After a quick bout with a deep, energy-sapping cough, he slid his hand across the white sheet, toward the edge of the bed where she sat. "You think you're not? Then you don't know as much as I thought."

"You've taught me more than my own father did. He was always distant."

"Maybe a respectful distance. That is the proper way when a daughter becomes a woman."

"I know, but my memories of him are so sketchy. He died before I was really grown. And my mother and I were never close. I tried to do things in a way that I thought would please them. I tried to be good at everything I did, to outshine everyone else so that my parents would finally say that I was the best daughter anyone could possibly have." She pressed her lips together tightly and gave her head a little shake. "They never did."

"What is the need to compare? There is nothing to compare with a daughter." He coughed and patted the mattress restlessly. "My daughters are all different. Better, best, what does that mean? They are all daughters." He thought about it for a moment, then chuckled. "If I say that you are the smartest one, in a way it would be true, but in a way not true. You and Tara Jean are both smart, but about different things."

"I admire her independence and her tough-mindedness."

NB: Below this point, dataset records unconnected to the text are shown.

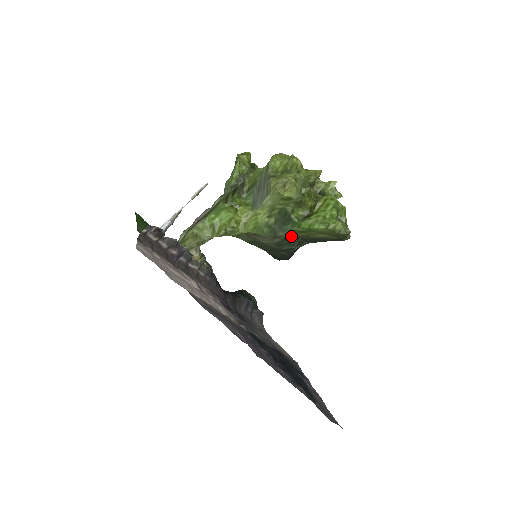
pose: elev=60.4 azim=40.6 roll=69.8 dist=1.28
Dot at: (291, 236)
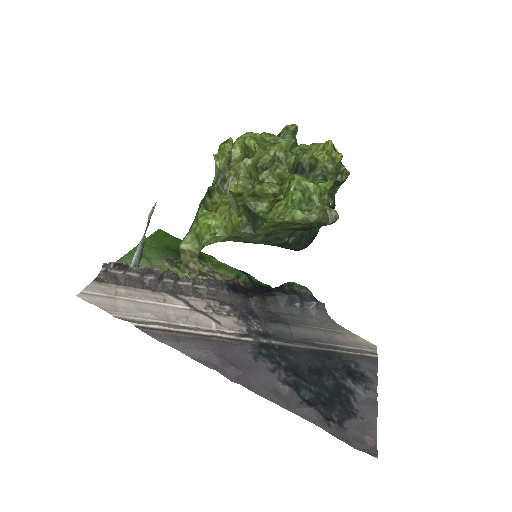
Dot at: (270, 232)
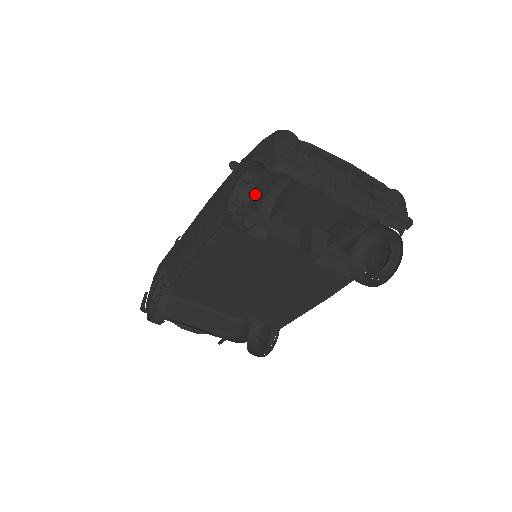
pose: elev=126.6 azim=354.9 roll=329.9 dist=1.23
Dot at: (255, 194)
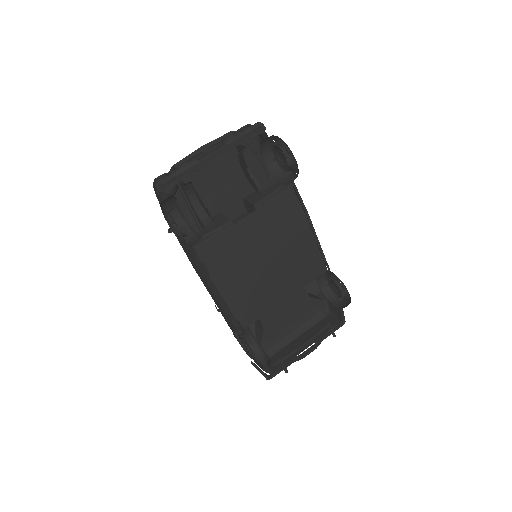
Dot at: (200, 227)
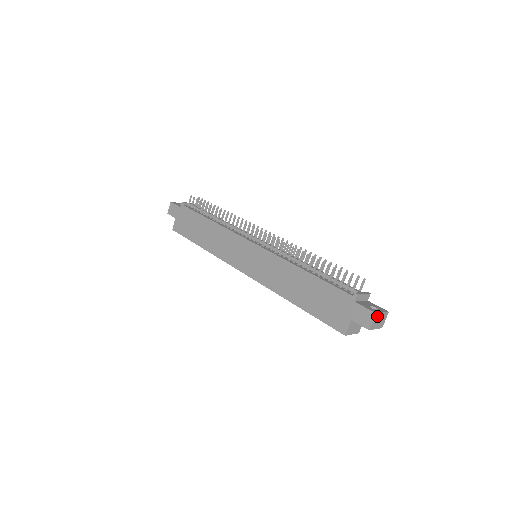
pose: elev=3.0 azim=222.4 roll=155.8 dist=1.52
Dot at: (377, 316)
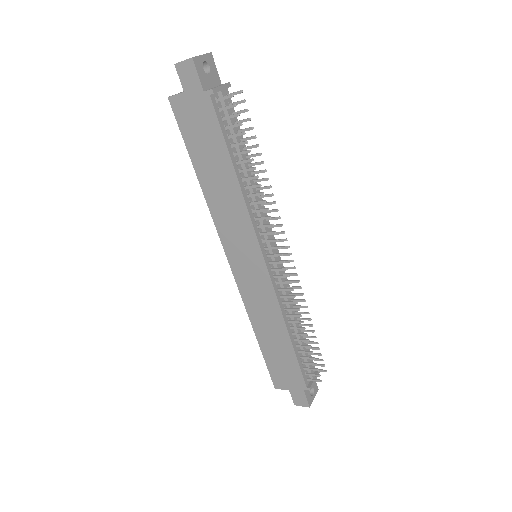
Dot at: occluded
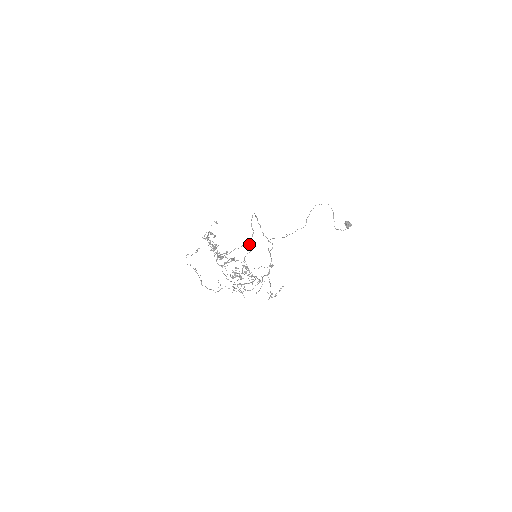
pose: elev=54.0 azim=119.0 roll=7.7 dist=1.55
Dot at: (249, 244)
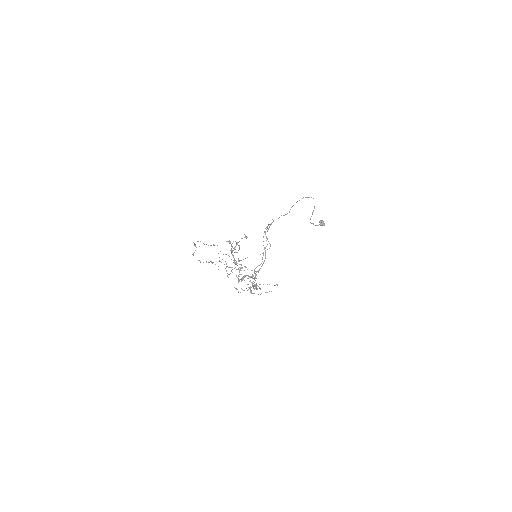
Dot at: (260, 254)
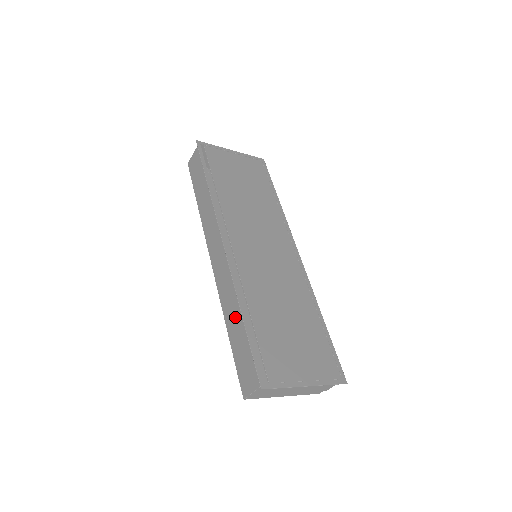
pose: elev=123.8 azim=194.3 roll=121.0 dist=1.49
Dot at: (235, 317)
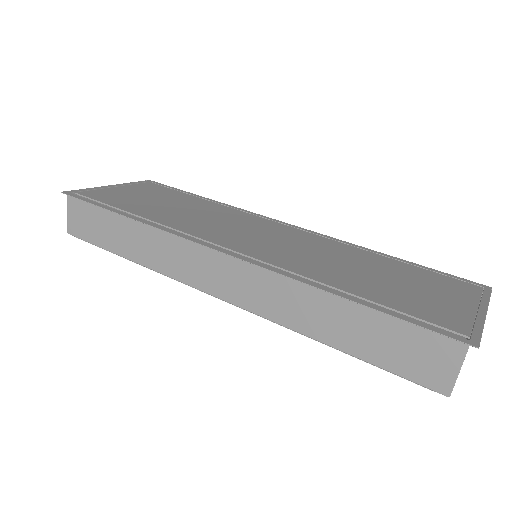
Dot at: (330, 316)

"And she admires you. So it's not a question of being the best, is it? We Lakota love a good contest. A basketball game, a foot race, a rodeo, even a fancy dance. But not everything has to be a contest." He rested his head back against the pillow and stared contemplatively at the gray TV screen on the far wall. "Your people make learning a contest. How can it be? There is so much. Each one learns what they can, what they need, what they like. Learning is not a competitive sport, it's... it's living, same as breathing, same as praying to your god." He turned to her again. "Same as being a daughter. It's part of being a woman."

"I'm not sure I'm very good at that, either."